For the past 20 years Exxon has worked to discredit climate science. But, as we learn from InsideClimate News' compelling series, the company had evidence suggesting the opposite was true. From its own scientists. For years.

The ExxonMobil climate change controversy is still ongoing. As of 2020, ExxonMobil still denies any wrongdoing in voicing their opinion on climate policy, claiming that activist organizations are seeking to punish the company, and coordinating an attack campaign on social media, using the hashtag #ExxonKnew.

An ExxonMobil website disputes the reporting, citing several law experts, news reports, and opinion columns, including New York Post, The Wall Street Journal, New York Daily News, The Dallas Morning News, Bloomberg View, USA Today, and Boston Herald. Exxon also has its own timeline of events on their website.

The series of reports by the staff of ClimateChange News, including the documents they used, are listed below.

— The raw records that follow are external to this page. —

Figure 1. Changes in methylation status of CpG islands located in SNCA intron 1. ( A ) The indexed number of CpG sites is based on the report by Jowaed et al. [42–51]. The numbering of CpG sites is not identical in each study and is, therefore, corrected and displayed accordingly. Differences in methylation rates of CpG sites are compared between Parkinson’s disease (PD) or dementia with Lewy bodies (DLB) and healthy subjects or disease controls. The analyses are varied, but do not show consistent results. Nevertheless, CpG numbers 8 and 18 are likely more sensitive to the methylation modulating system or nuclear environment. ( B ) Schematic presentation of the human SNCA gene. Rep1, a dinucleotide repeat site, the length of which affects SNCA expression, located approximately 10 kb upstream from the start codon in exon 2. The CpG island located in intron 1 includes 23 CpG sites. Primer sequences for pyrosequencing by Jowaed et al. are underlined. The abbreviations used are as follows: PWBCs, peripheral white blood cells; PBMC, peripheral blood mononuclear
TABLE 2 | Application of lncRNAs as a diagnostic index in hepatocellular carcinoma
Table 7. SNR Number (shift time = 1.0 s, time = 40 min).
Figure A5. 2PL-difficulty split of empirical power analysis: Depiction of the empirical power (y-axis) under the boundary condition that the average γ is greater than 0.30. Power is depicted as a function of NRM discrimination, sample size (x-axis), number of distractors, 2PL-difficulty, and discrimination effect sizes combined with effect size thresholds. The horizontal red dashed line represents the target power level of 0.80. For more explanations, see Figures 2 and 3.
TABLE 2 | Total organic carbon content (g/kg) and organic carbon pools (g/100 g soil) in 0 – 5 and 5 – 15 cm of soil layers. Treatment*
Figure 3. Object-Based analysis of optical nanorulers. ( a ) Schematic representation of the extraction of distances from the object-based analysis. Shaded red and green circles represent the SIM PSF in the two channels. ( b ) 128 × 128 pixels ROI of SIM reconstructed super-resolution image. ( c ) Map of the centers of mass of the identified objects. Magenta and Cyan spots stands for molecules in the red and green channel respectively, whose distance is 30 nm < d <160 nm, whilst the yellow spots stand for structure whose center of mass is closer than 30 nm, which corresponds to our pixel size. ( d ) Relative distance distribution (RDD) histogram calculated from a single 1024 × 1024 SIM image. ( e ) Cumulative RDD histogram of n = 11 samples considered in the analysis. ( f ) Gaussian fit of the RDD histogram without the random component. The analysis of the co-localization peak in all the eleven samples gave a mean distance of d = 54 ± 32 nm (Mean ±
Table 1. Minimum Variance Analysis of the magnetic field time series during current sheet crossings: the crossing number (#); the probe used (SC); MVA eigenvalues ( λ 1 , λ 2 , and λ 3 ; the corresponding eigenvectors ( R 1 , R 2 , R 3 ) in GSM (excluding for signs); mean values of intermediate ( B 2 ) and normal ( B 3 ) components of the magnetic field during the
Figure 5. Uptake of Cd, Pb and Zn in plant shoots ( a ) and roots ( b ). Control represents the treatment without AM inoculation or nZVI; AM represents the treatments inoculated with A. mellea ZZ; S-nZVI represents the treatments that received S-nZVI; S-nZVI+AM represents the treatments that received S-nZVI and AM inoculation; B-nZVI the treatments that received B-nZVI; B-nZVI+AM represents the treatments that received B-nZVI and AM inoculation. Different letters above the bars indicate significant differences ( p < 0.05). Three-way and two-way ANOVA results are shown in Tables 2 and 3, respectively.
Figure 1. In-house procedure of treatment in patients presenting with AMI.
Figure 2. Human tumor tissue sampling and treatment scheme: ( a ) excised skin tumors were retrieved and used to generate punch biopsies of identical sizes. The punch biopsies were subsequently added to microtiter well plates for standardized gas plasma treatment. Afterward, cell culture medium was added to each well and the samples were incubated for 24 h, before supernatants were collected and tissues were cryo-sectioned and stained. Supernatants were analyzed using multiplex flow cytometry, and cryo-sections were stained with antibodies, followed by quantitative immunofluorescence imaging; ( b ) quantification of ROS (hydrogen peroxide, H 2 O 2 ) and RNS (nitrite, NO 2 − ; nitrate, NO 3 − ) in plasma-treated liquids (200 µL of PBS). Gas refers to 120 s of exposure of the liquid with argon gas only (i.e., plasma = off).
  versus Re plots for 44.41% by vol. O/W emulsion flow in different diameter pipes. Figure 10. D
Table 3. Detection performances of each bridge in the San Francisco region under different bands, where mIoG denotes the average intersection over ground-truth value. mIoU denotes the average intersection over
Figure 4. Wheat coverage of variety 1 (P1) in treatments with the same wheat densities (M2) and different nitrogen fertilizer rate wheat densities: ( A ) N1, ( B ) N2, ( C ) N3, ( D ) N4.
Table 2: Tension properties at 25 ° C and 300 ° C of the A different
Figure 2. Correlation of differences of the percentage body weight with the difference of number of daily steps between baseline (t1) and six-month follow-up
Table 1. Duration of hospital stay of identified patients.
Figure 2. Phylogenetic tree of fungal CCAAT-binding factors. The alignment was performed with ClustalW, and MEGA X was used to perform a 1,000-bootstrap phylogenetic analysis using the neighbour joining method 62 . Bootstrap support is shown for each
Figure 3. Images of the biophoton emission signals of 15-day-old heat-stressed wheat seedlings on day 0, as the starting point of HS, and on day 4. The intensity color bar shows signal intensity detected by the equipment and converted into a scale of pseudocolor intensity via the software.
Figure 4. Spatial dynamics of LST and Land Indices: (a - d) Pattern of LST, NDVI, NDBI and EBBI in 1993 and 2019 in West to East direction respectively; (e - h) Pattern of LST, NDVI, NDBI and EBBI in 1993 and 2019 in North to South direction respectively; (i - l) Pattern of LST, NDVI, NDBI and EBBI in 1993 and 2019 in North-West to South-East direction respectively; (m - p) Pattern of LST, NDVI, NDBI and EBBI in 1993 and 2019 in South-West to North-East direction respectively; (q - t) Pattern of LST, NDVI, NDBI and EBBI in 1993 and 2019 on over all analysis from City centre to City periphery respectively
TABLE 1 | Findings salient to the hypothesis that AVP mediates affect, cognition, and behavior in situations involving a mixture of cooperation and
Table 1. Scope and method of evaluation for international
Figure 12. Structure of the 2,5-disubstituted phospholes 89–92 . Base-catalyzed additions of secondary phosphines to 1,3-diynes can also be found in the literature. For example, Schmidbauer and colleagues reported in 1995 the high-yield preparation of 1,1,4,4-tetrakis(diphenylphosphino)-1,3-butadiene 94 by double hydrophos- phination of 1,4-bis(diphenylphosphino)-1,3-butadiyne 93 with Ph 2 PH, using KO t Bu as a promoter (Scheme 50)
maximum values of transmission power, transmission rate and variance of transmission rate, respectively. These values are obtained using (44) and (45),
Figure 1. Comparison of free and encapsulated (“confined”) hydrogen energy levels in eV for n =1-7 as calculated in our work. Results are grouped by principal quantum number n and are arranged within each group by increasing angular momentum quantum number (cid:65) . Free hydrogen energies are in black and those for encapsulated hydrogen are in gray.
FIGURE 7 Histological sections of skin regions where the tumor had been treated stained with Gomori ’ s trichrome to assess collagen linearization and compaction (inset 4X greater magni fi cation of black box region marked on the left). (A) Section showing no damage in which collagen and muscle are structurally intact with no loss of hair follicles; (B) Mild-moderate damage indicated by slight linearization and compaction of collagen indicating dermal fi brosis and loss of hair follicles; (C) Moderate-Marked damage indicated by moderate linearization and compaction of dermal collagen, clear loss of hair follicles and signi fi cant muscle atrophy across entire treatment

- Exxon's Own Research Confirmed Fossil Fuels' Role in Global warming Decades Ago
- Exxon Believed Deep Dive Into Climate Research Would Protect Its Business
- Exxon Confirmed Global Warming Consensus in 1982 with In-House Climate Models
- Exxon's Business Ambition Collided with Climate Change Under a Distant Sea
- Highlighting the Allure of Synfuels, Exxon Played Down the Climate Risks
- Exxon Sowed Doubt About Climate Science for Decades by Stressing Uncertainty
- Exxon Made Deep Cuts in Climate Research Budget in the 1980s
- More Exxon Documents Show How Much it Knew About Climate 35 Years Ago
- Exxon's Oil Industry Peers Knew About Climate Dangers in the 1970s Too
- Internal Documents published by InsideClimate News

== Bibliography ==

- Big Oil + Bad Air: Fracking's Toxic Footprint, Song, Hasemyer, Morris, Mann, Horn, InsideClimate News, March 26, 2014.
- Exxon: The Road Not Taken, Banerjee, Cushman Jr., Hasemyer and Song, InsideClimate News, 2015.
- The Dilbit Disaster: Inside The Biggest Oil Spill You've Never Heard Of, McGowan, Song and Hasemyer, CreateSpace Independent Publishing Platform, October 19, 2016.
- Choke Hold: The Fossil Fuel Industry's Fight Against Climate Policy, Science and Clean Energy, Banerjee, Hasemyer, Lavelle, McClure, Wieners and Holt, CreateSpace Independent Publishing Platform, 2018.